#### [Exercise tasks]
[A] In the passage on HER2 and NTRK1 signaling, in what kind of cancer was NTRK1 initially identified?
[B] Transcribe the passage on HER2 and NTRK1 signaling between "HER2, another member" and "mediators in mechanosignaling.", inclusive.

#### [Selected text]
· · · · ·

HER2, another member of the ERBB tyrosine kinase family, was reported to reprogram normal cells into tumor-initiating cells by regulating cell’s mechanical properties by activation of Ras and Rac1 [73]. Mechanical signals transducted by the HER2-Ras-Rac1 cascade activates YAP/TAZ activity, and transcription of oncogenic genes. Meanwhile, YAP/TAZ sustain HER2 and Ras induced oncogenic reprogramming [73]. With the crucial roles played in mechanotransduction, YAP/TAZ function as key mediators in mechanosignaling.
Neurotrophic receptor tyrosine kinase 1 (NTRK1, also known as TRKA), a member of the tropomyosin receptor kinase family, was initially identified in colon carcinoma. Expression of NTRK1 and its ligand nerve growth factor (NGF) in nervous system were found a few years later [74]. The pro-oncogenic role of NTRK1 has been demonstrated in multiple tumor types, and NTRK1 promotes tumorigenesis mostly by activation of the MAPK and PI3K signaling [74]. Recently, a report has shown that NTRK1 promotes tumorigenesis through regulating the Hippo-YAP signaling [75]. Inhibition of NTRK1 induces activation of LATS that leads to increase in phosphorylation at S127 and cytoplasmic localization of YAP. Consistently, stimulation of NTRK1 with NGF suppresses the YAP phosphorylation, enhances YAP activity, and promotes cancer cell proliferation and migration [75].

· · · · ·

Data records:

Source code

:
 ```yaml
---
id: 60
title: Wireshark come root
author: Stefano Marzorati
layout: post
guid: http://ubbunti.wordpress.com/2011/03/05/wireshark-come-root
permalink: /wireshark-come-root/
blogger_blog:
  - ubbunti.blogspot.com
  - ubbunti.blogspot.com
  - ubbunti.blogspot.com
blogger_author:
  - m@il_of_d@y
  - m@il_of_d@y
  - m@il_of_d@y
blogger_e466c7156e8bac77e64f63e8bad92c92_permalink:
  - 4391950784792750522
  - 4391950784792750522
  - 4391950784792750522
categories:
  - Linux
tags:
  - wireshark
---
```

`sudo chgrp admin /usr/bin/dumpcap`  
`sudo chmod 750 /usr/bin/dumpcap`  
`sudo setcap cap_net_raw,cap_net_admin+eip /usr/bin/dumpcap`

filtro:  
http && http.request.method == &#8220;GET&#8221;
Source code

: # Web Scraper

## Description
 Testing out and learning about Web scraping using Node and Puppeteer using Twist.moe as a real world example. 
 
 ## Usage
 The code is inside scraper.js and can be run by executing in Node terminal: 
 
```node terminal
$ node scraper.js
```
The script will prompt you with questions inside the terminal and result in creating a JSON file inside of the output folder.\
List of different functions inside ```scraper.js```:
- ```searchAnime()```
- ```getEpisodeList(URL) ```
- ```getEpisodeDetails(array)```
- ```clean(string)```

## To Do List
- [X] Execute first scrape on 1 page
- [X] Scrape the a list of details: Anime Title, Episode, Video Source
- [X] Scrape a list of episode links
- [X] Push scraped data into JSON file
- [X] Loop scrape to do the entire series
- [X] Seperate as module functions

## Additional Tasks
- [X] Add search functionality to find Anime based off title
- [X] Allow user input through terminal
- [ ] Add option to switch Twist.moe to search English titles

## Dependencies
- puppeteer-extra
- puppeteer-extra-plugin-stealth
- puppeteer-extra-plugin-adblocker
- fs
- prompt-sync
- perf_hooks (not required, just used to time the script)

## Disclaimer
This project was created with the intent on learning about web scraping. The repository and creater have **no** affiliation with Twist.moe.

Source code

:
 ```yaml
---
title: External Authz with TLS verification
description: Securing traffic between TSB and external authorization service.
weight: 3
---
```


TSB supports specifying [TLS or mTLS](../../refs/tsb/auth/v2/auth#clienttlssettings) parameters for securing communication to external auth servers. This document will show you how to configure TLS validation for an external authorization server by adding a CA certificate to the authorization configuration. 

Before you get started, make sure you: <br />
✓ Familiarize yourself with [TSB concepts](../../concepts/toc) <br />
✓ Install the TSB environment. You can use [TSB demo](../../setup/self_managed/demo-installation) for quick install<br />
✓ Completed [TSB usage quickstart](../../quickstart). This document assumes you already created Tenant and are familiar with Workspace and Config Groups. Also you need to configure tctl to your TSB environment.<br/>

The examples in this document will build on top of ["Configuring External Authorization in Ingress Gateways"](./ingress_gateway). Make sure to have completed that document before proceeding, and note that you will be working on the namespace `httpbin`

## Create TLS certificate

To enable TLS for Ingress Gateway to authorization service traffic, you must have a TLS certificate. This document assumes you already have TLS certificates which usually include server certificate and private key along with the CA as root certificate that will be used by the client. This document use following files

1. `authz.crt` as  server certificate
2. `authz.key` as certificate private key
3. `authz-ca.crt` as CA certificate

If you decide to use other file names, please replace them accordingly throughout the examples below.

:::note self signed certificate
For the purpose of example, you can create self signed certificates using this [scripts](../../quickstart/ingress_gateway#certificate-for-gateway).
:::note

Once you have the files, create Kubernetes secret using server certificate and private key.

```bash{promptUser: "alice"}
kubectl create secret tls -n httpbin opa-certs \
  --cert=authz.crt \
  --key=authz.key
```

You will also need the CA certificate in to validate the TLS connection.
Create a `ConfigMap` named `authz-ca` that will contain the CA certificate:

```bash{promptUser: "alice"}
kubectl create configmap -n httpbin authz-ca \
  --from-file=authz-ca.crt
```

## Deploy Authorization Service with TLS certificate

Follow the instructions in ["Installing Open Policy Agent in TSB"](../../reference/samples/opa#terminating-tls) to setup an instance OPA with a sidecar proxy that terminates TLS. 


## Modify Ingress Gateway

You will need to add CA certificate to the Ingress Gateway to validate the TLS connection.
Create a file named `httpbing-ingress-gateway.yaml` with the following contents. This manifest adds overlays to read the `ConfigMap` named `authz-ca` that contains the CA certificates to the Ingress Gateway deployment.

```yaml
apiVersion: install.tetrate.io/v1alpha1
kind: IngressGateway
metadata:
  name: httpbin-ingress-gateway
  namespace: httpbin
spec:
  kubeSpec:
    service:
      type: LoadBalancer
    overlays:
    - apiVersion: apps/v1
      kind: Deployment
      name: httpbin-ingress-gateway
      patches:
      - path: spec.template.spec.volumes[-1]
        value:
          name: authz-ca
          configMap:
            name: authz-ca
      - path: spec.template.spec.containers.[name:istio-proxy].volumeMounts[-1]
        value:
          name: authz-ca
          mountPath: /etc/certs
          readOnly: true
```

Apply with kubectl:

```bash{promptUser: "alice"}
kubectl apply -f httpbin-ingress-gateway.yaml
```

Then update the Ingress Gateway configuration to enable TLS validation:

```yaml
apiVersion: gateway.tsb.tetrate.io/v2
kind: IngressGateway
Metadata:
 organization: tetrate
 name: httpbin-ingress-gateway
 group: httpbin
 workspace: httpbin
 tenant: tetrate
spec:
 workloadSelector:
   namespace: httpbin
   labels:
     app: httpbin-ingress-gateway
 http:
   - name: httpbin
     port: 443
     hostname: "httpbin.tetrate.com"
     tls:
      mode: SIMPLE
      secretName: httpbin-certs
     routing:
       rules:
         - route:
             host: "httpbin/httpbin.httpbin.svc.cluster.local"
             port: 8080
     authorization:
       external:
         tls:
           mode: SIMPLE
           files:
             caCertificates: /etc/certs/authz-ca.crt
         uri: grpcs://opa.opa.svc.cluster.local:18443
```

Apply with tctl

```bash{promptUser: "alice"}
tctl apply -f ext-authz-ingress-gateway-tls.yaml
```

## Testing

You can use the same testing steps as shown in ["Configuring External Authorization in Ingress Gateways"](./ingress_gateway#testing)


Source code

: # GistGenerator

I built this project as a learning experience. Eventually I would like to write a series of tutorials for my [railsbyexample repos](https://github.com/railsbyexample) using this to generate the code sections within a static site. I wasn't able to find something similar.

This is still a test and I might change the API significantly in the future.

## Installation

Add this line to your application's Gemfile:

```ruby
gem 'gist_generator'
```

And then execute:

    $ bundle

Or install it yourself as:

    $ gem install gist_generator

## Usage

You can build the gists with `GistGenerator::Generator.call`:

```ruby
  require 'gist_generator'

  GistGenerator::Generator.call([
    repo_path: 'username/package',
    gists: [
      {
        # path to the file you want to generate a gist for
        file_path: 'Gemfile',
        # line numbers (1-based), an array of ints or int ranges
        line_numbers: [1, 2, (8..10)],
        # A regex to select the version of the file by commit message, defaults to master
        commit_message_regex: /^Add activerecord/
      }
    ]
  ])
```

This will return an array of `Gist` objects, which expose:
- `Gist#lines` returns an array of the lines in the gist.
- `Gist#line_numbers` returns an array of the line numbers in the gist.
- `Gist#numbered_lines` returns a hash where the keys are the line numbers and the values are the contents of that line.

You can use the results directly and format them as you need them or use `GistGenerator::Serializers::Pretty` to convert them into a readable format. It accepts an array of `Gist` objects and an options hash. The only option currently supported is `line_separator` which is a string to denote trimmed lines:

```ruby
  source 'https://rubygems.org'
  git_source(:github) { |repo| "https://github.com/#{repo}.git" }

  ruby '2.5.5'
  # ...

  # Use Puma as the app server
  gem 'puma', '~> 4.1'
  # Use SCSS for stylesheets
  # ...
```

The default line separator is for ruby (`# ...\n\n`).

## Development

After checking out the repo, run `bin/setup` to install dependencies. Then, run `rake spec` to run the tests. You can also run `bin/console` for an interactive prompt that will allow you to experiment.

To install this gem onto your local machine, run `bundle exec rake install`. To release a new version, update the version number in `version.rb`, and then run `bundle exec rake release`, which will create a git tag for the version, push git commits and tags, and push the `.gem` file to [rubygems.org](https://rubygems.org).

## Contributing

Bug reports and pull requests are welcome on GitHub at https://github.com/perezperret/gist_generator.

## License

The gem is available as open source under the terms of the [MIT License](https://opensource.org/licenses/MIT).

· · · · ·

#### [Answers to the problems]
[A] NTRK1 was initially identified in colon carcinoma.

[B]
HER2, another member of the ERBB tyrosine kinase family, was reported to reprogram normal cells into tumor-initiating cells by regulating cell’s mechanical properties by activation of Ras and Rac1 [73]. Mechanical signals transducted by the HER2-Ras-Rac1 cascade activates YAP/TAZ activity, and transcription of oncogenic genes. Meanwhile, YAP/TAZ sustain HER2 and Ras induced oncogenic reprogramming [73]. With the crucial roles played in mechanotransduction, YAP/TAZ function as key mediators in mechanosignaling.